La petite réserve étant le fait que nous serons particulièrement attentifs à la rédaction finale du document devant être complété des différentes annexes jointes à la délibération nous proposée.
Mais ceci n’est qu’un détail.
Lors des différents débats ayant émanés nos réunions de commission et entre le projet initial qui nous avait été proposé il y a près d’un an, beaucoup d’eau ont coulé sous les voûtes de l’Houyoux.
C’est à l’occasion de celles-ci que nous avons appris un mot à faire peur aux enfants : la « gentrification », phénomène urbanistique et sociologique que chacun se devait de combattre.
A ce terme bien en vogue et chargé d’une connotation négative, je préfère le terme « embourgeoisement ».
Voilà un autre mot qui doit en faire frémir certains.
Et pourtant, ne souhaitons nous pas le meilleur pour nos concitoyens de Bomel et de Saint Servais, ceux-de «derrière la gare» ou pire encore «ceux de l’autre coté de la prison».
Sachant l’importante que peut avoir la Ville comme garant d’une mixité sociale, nous ne devons pas avoir peur, Chers Collègues, d’embourgeoiser nos quartiers.
Renouer avec la classe moyenne et développer son établissement dans ceux-ci n’est ni une tare ni une infamie.
Rappelez-vous Monsieur le Bourgmestre et je prends également comme témoin Jean-Louis et Arnaud, lors des débats électoraux, le ras le bol des habitants du quartier et leurs interpellations sur l’importance de la concentration des outils sociaux.
Leur envie d’être enfin connecté au reste de la corbeille autrement par un souterrain malodorant, deux ponts à forte densité de circulation ou bien encore une passerelle peu pratique.
Ils nous avaient également fait part de leur sentiment d’abandon et d’être les oubliés de la Ville de Namur.
Nous ne pouvons que nous féliciter que la Ville de Namur s’implique désormais dans le devenir des quartiers de Bomel et du bas de Saint-Servais à travers ce schéma directeur où autorités publiques, (la Ville, le CPAS, la Régie foncière, la Joie du Foyer) et promoteurs privés peuvent dialoguer pour redonner des couleurs, une vie à ces quartiers.

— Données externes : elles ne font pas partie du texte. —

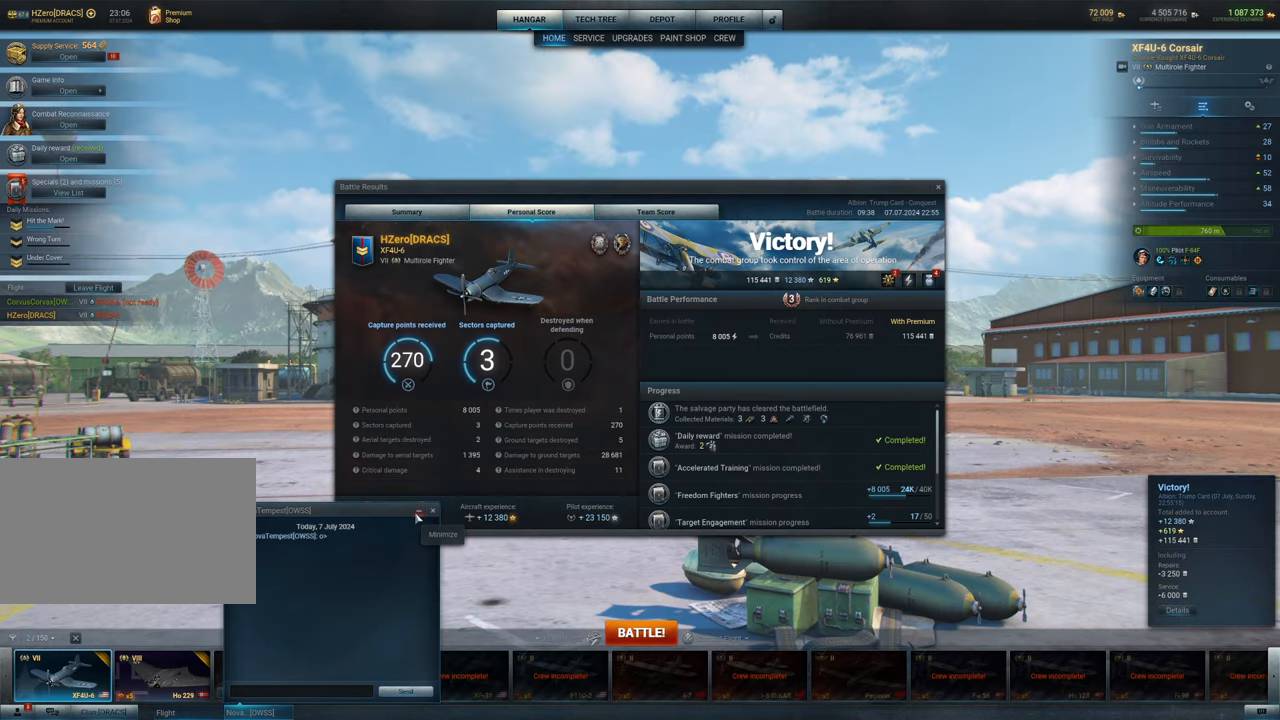
{"keys": [], "mouse": [], "mouse_move": "still", "events": []}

Ce schéma directeur comporte, certes quelques projets teintés d’utopie mais il est bien plus pragmatique qu’un autre projet de schéma qui nous avait été proposé par ailleurs.
C’est ici que je remercie sincèrement notre Echevin de l’Urbanisme d’avoir écouté les différents partenaires au développement de notre Ville.
Il comporte toutefois quelques inconnue qui mérite le débat comme par exemple le devenir de l’abattoir, la faisabilité et la pertinence d’ouvrir le Houyoux, les conséquences de créer un habitat ouvert uniquement sur le Ravel, …
Mais comme l’a rappelé notre Echevin ce schéma n’est pas un programme à appliquer mais un document d’orientation.
Nous resterons donc particulièrement vigilants au devenir, au suivi et à l’application de celui-ci dans le comité de pilotage encore à créer ainsi que dans les différentes instances, comme la CCATM, où le MR est représentés.
Je vous remercie de votre attention.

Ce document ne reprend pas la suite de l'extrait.